The Battery Powered Arc Welder

No electricity? No Problem!

The first thing most people will ask on seeing this is 'why?'. The answer is partly 'because I can' and partly just because we needed to weld with limited or no electricity and no gas welding gear was available. This was while working on the trike which was built almost entirely on a farm belonging to Larry's uncle. The electric feed to the sheds are/were unreliable and to be honest the house isn't much better. We could run small things (lights, grinders, etc) on long extension leads daisy chained together but obviously such a scheme would not work for welding. Hence the battery powered arc welder was born.

And now onto the 'how': All that is really needed for arc welding is a source of suitably high current and sufficient voltage to strike and maintain an arc. Since lead acid batteries are commonly used to start cars, something requiring several hundred amps it was obvious that they could supply the current. The remaining questions were could they do this for the length of time required without dying/melting/exploding - the obvious way to find out was by experiment. Old batteries were acquired from a friend who works in a boatyard. These were in the 80 Ah range and are usually used to power lights, navigation equipment, etc. These were then connected together with borrowed jump leads and a current limiting device. In this case the current limiting device consisted of several old bike spokes in parallel - when hot (glowing) they provided sufficient resistance to limit the current to an estimated 200A.

I found that at 24V (2 batteries) it was difficult to strike and harder to maintain an arc but with 36V it worked well and I was able to produce some successful welds on test pieces (see the images below). Soon after this the bike spoke current limiter burned out and I had to stop but I had proved the concept was workable. At this point I was using two of the large batteries and one much smaller car battery that was lying around the garage.

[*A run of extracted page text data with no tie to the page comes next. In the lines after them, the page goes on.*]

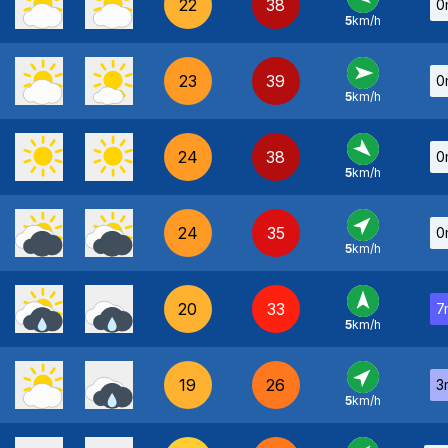
22
38
0
5
km/h
E
-
23
39
0
5
km/h
O
-
24
38
0
5
km/h
NO
-
24
35
0
5
km/h
SO
-
20
33
7
5
km/h
S
-
19
26
3
5
km/h
SO
-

Obviously doing this for any length of time would kill the batteries so some means of maintaining their charge between welding was needed. Since there was some power available from the house a mains powered charger capable of delivering about 16 amps was constructed. This was mounted on the grey board that can be seen in the first picture. The overall circuit of the welder is shown in the diagram below but it should be noted that the transformer used was not a single device as shown but instead consisted of two low voltage lighting transformers designed for powering halogen lamps and a total of twelve 12V 50W windings connected in a series/parallel combination to produce a single high current 36V transformer. The cables from the batteries the the terminals consist of many pieces of 2.5mm copper wire braided together and attached to the batteries with G clamps. The terminals themselves are made of 10mm threaded rod for connection to a pair of welding leads and the power resistor is an 8 inch length of very thick iron fence wire strung between two ceramic posts.

It was hoped that in use the 12V bulbs in series with the charger would limit the current delivered by it to a safe value during welding but it was found that the voltage of the batteries dropped so much that significantly more than 12V appeared across the bulbs causing them to blow. In the end we just manually disconnected the charger when we started welding and reconnected it afterwards. At some point I will either find some more powerful bulbs or add a relay circuit to do this (the former is preferred since the charger can then assist in supplying the welding current.)